What you will do
Copy the listing below letter for letter, passing over each picture.

Data
----

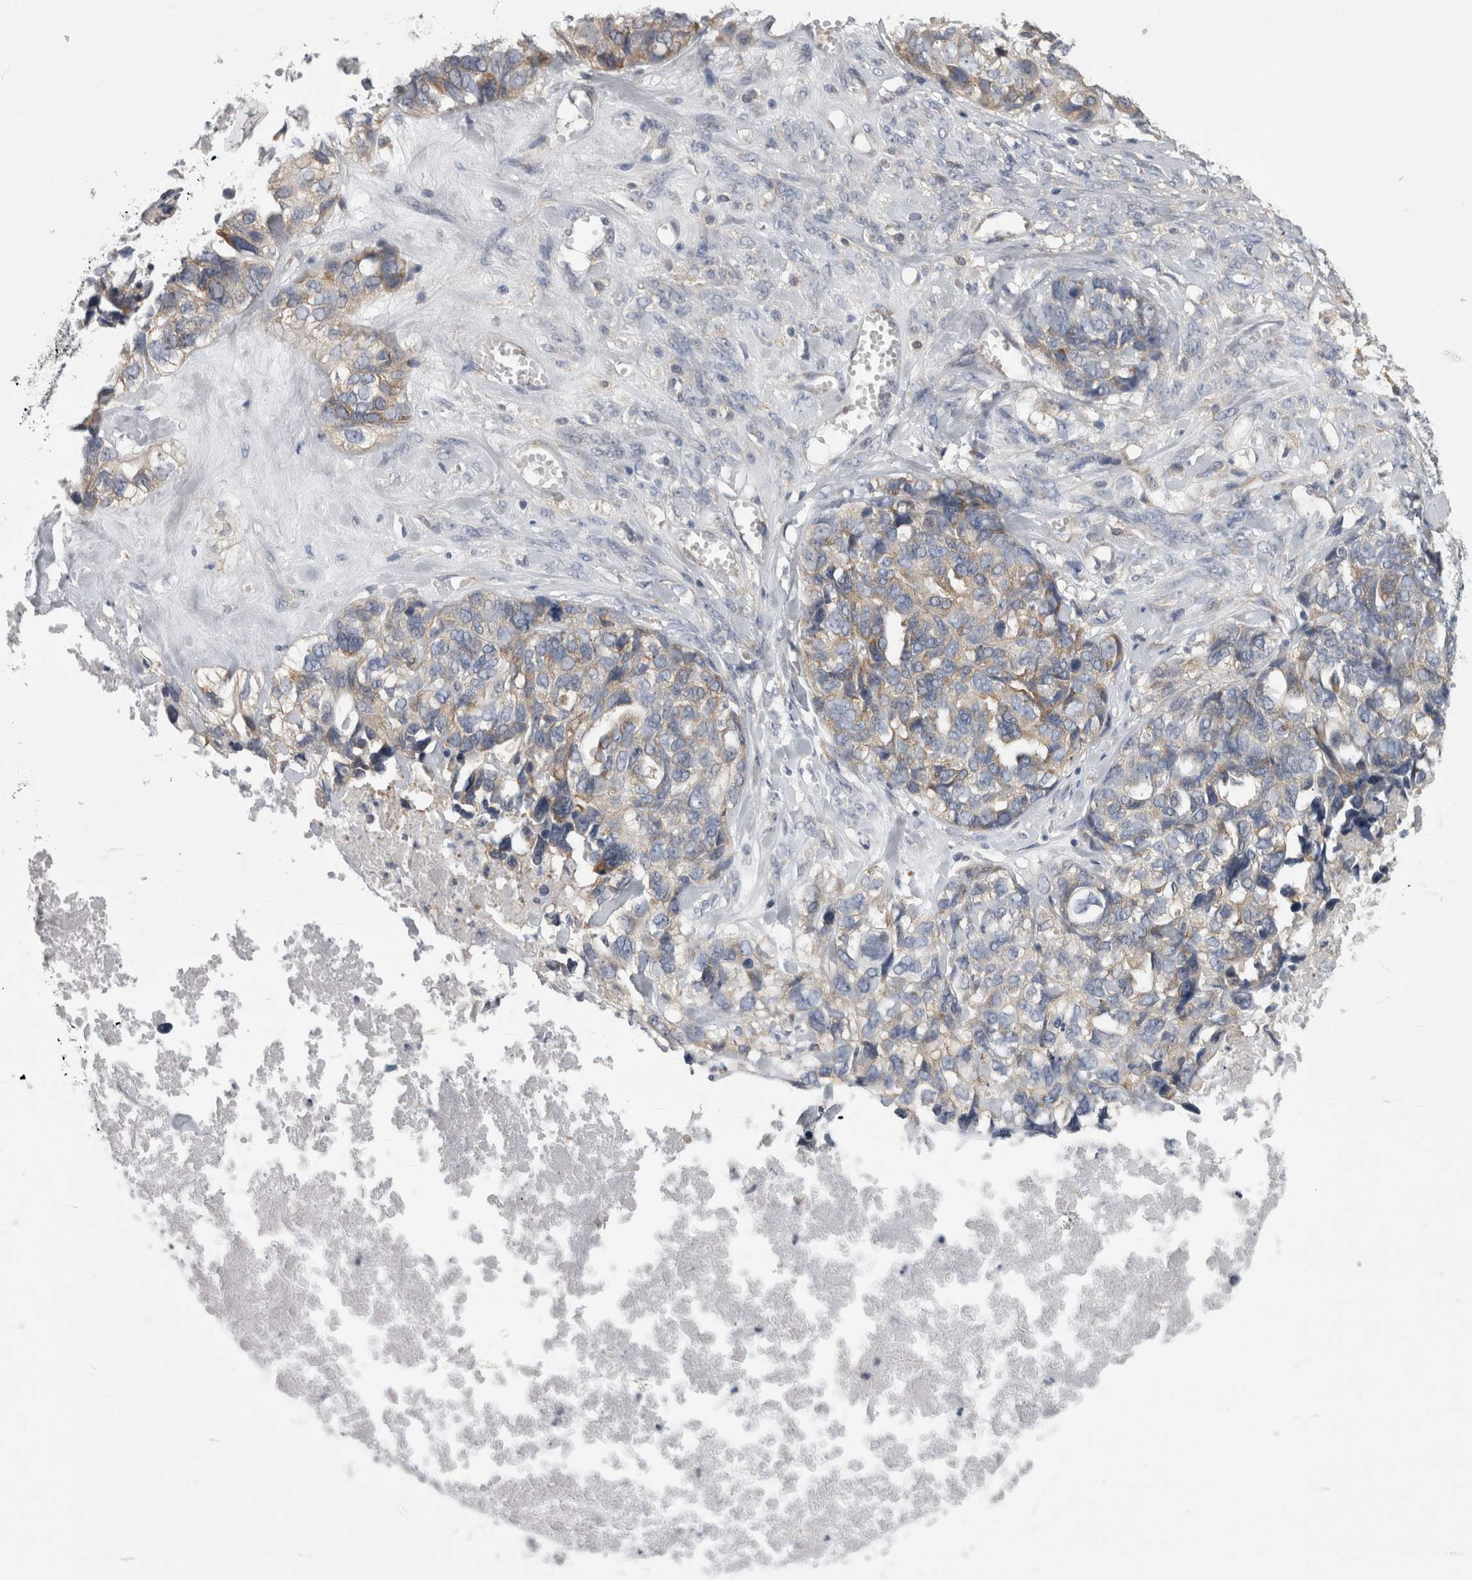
{"staining": {"intensity": "weak", "quantity": ">75%", "location": "cytoplasmic/membranous"}, "tissue": "ovarian cancer", "cell_type": "Tumor cells", "image_type": "cancer", "snomed": [{"axis": "morphology", "description": "Cystadenocarcinoma, serous, NOS"}, {"axis": "topography", "description": "Ovary"}], "caption": "The immunohistochemical stain labels weak cytoplasmic/membranous expression in tumor cells of ovarian serous cystadenocarcinoma tissue.", "gene": "PRRC2C", "patient": {"sex": "female", "age": 79}}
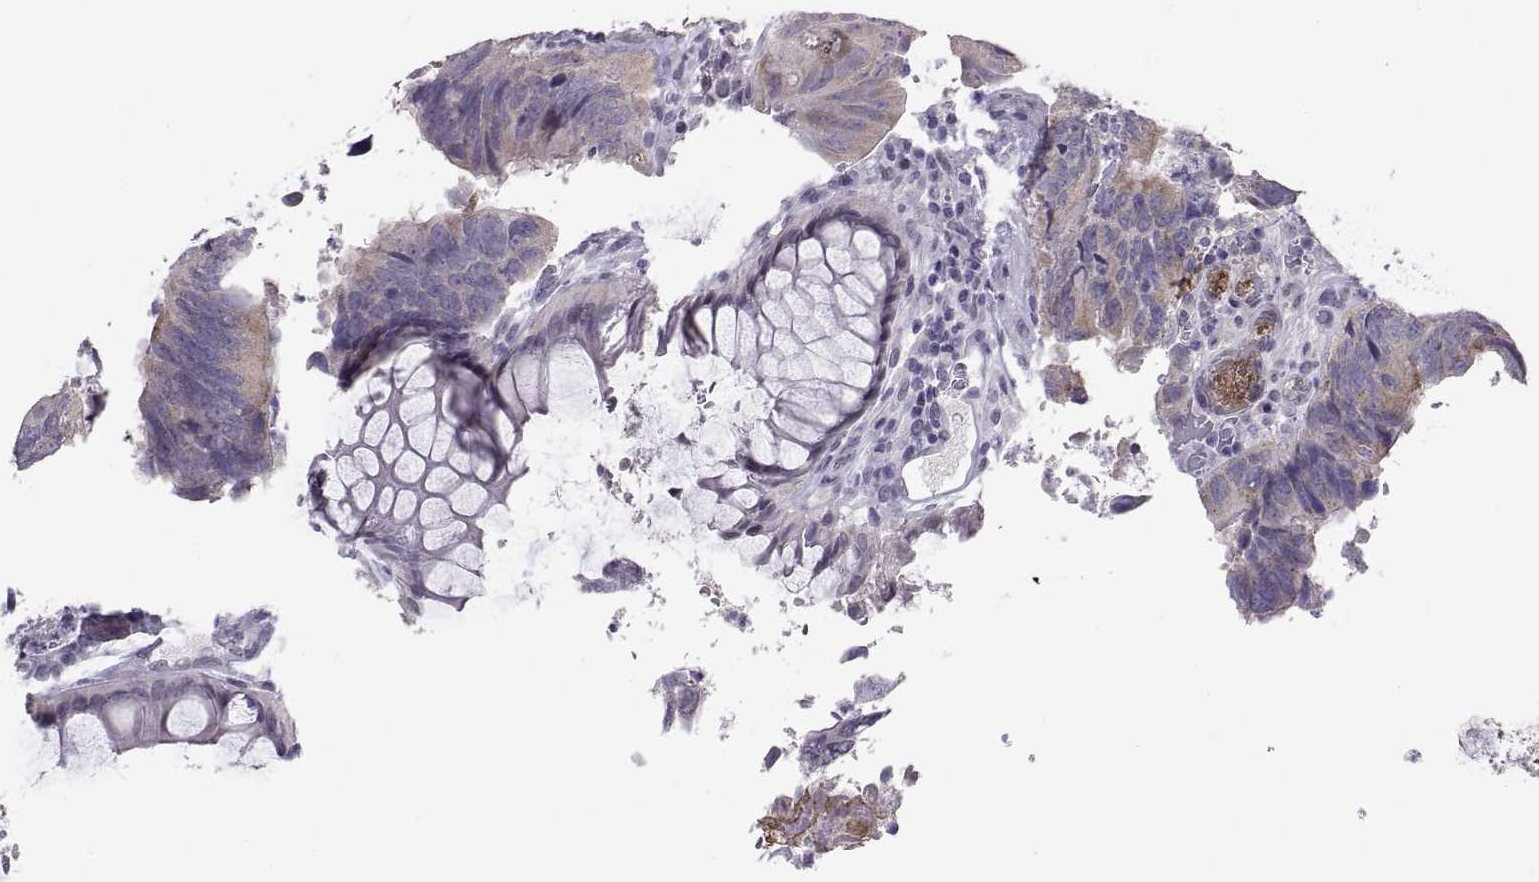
{"staining": {"intensity": "weak", "quantity": "25%-75%", "location": "cytoplasmic/membranous"}, "tissue": "colorectal cancer", "cell_type": "Tumor cells", "image_type": "cancer", "snomed": [{"axis": "morphology", "description": "Adenocarcinoma, NOS"}, {"axis": "topography", "description": "Colon"}], "caption": "The histopathology image exhibits immunohistochemical staining of adenocarcinoma (colorectal). There is weak cytoplasmic/membranous positivity is identified in approximately 25%-75% of tumor cells.", "gene": "KRT77", "patient": {"sex": "female", "age": 67}}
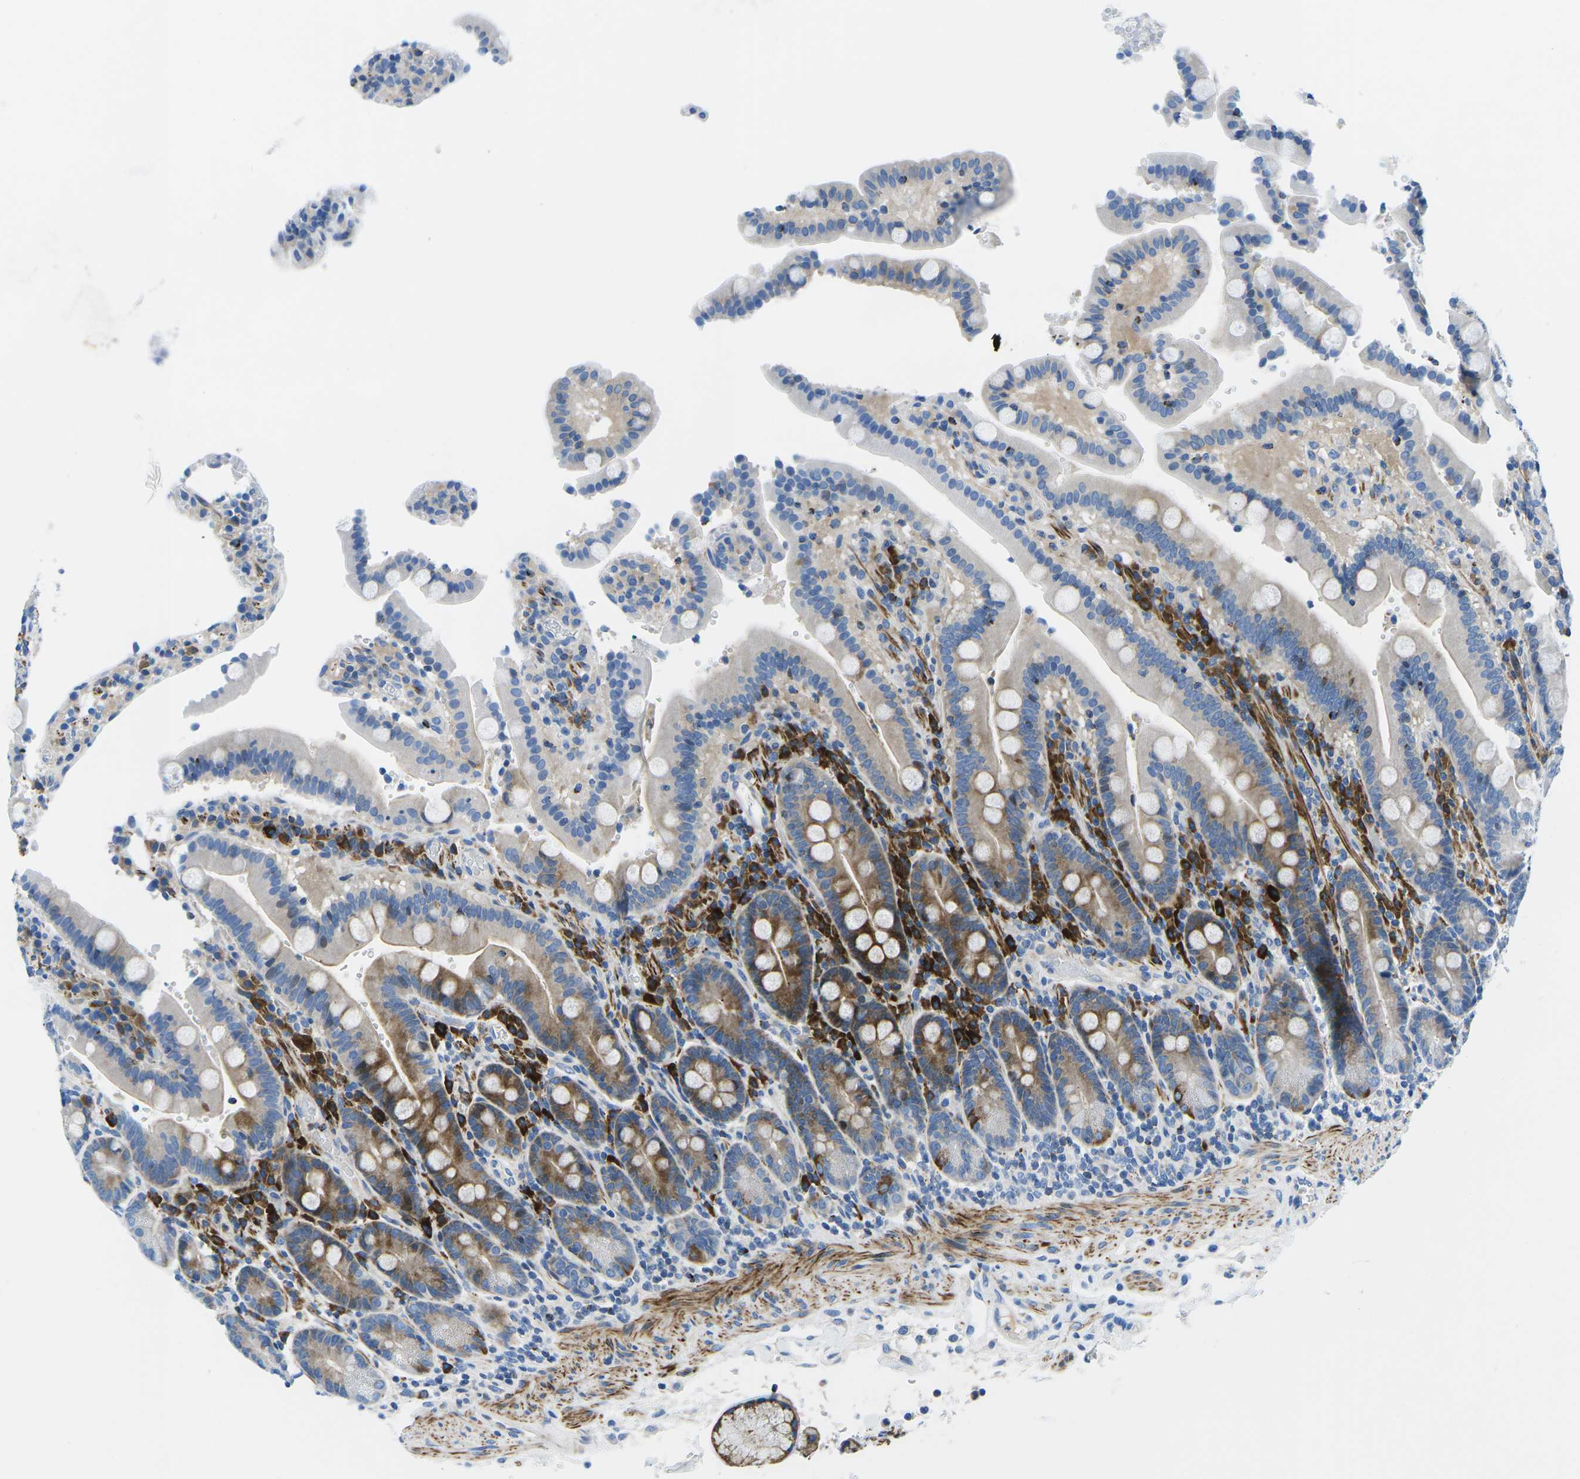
{"staining": {"intensity": "moderate", "quantity": "<25%", "location": "cytoplasmic/membranous"}, "tissue": "duodenum", "cell_type": "Glandular cells", "image_type": "normal", "snomed": [{"axis": "morphology", "description": "Normal tissue, NOS"}, {"axis": "topography", "description": "Small intestine, NOS"}], "caption": "The photomicrograph reveals staining of unremarkable duodenum, revealing moderate cytoplasmic/membranous protein expression (brown color) within glandular cells. (IHC, brightfield microscopy, high magnification).", "gene": "MC4R", "patient": {"sex": "female", "age": 71}}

----

Response area
{"staining": {"intensity": "weak", "quantity": ">75%", "location": "cytoplasmic/membranous"}, "tissue": "ovarian cancer", "cell_type": "Tumor cells", "image_type": "cancer", "snomed": [{"axis": "morphology", "description": "Cystadenocarcinoma, serous, NOS"}, {"axis": "topography", "description": "Ovary"}], "caption": "The immunohistochemical stain labels weak cytoplasmic/membranous expression in tumor cells of ovarian serous cystadenocarcinoma tissue.", "gene": "PRRC2C", "patient": {"sex": "female", "age": 79}}
{"staining": {"intensity": "weak", "quantity": "25%-75%", "location": "cytoplasmic/membranous"}, "tissue": "colorectal cancer", "cell_type": "Tumor cells", "image_type": "cancer", "snomed": [{"axis": "morphology", "description": "Adenocarcinoma, NOS"}, {"axis": "topography", "description": "Colon"}], "caption": "The histopathology image exhibits immunohistochemical staining of adenocarcinoma (colorectal). There is weak cytoplasmic/membranous positivity is identified in approximately 25%-75% of tumor cells.", "gene": "KRT77", "patient": {"sex": "female", "age": 67}}
{"staining": {"intensity": "moderate", "quantity": "<25%", "location": "cytoplasmic/membranous"}, "tissue": "duodenum", "cell_type": "Glandular cells", "image_type": "normal", "snomed": [{"axis": "morphology", "description": "Normal tissue, NOS"}, {"axis": "topography", "description": "Small intestine, NOS"}], "caption": "The photomicrograph reveals staining of unremarkable duodenum, revealing moderate cytoplasmic/membranous protein expression (brown color) within glandular cells. (IHC, brightfield microscopy, high magnification).", "gene": "MC4R", "patient": {"sex": "female", "age": 71}}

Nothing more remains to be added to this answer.